Pellet and corn stoves, also known an biomass stoves, are becoming increasingly popular due to the rising cost of oil, in conjunction with an increased awareness of the damage done by burning fossil fuels. Biomass materials, such as wood pellets or corn, burn more cleanly than cord wood, and are more efficient to burn than cord wood because they contain less hidden moisture. There are biomass stoves that are designed to burn either wood pellets or corn, and some that are made to burn either. What happens if you burn corn in a stove designed to burn wood pellets?
Difference Between Pellet And Corn Stoves
Pellet and corn stoves need to be filled only once a day, and both types of fuel are easy and clean to both store and use. There is one difference between the two types of biomass stoves, however, and that difference lies in the construction of the stoves themselves.
Corn-burning stoves possess a metal rod known as an augur or agitator, which stirs the corn as it's burning. The rods are often long metal sticks running along the length of the burnpot, with smaller rods attached perpendicularly to them. These smaller attached rods keep the corn moving as it burns, and break up any obstructions caused by the sticky ashes resulting from burned corn. Wood pellets don't create sticky ashes, thus eliminating the need for such a rod in a wood pellet stove.
When Corn Is Burned In a Pellet Stove
As mentioned, wood pellet stoves don't possess the spiked augur or agitator that a corn-burning stove possesses. If corn is fed into a biomass stove specifically designed for burning wood pellets, the sugar in the corn kernels create the sticky ashes known commonly as "clinkers." These will build up, since they are not being crushed and spread out by the spiked rod, and will eventually block air passages and impair air flow within the stove to the point that it can eventually cause serious and permanent interior damage.
For those who have found that wood pellet prices in their area have gone up, and who wish to pad out their pellet supply with dry corn kernels, a 50-50 mixture of corn and pellets seems to work with minimal to no damage, although you'll have to clean out the "clinkers" left behind by the corn on a daily basis.
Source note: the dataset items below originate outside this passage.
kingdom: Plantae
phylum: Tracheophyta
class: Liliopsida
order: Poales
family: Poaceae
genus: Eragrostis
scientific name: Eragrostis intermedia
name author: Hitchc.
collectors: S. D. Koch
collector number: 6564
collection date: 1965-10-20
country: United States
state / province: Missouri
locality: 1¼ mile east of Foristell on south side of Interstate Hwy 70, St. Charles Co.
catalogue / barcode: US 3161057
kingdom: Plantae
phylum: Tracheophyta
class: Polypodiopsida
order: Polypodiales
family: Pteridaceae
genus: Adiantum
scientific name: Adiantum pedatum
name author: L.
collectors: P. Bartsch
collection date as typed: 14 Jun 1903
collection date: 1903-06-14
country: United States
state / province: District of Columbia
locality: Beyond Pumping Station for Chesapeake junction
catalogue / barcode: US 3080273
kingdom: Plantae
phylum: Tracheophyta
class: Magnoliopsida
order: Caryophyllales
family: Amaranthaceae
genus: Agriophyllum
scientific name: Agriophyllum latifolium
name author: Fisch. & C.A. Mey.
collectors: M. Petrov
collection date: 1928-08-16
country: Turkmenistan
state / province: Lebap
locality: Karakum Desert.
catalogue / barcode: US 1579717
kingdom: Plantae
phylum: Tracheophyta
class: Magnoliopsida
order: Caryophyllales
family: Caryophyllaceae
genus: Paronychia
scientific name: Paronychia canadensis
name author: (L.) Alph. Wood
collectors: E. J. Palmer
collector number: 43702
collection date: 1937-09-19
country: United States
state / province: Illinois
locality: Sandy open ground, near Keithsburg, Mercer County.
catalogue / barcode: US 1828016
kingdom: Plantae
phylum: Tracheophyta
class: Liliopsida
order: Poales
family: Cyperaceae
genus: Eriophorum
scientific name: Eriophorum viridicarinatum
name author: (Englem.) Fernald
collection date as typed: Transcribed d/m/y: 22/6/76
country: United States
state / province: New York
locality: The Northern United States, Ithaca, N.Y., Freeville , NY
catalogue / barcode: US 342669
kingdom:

Combination Pellet/Corn Stoves
Increasingly, there is a demand for multi-fuel biomass stoves which will burn both wood pellets and corn, in addition to other nontraditional fuels. Having such a biomass stove would help the homeowner contend with the fluctuating cost of different natural fuels by not enslaving them to one particular type of fuel. Three popular current models of multi-fuel biomass stoves are the Bixby 115 and the Harman PC-45--both of which burn just wood pellets and corn--and the Stoveworks multi-fuel biomass stove, which burns pellets, corn, corn cobs, cherry and olive pits, nut shells, and wood chips.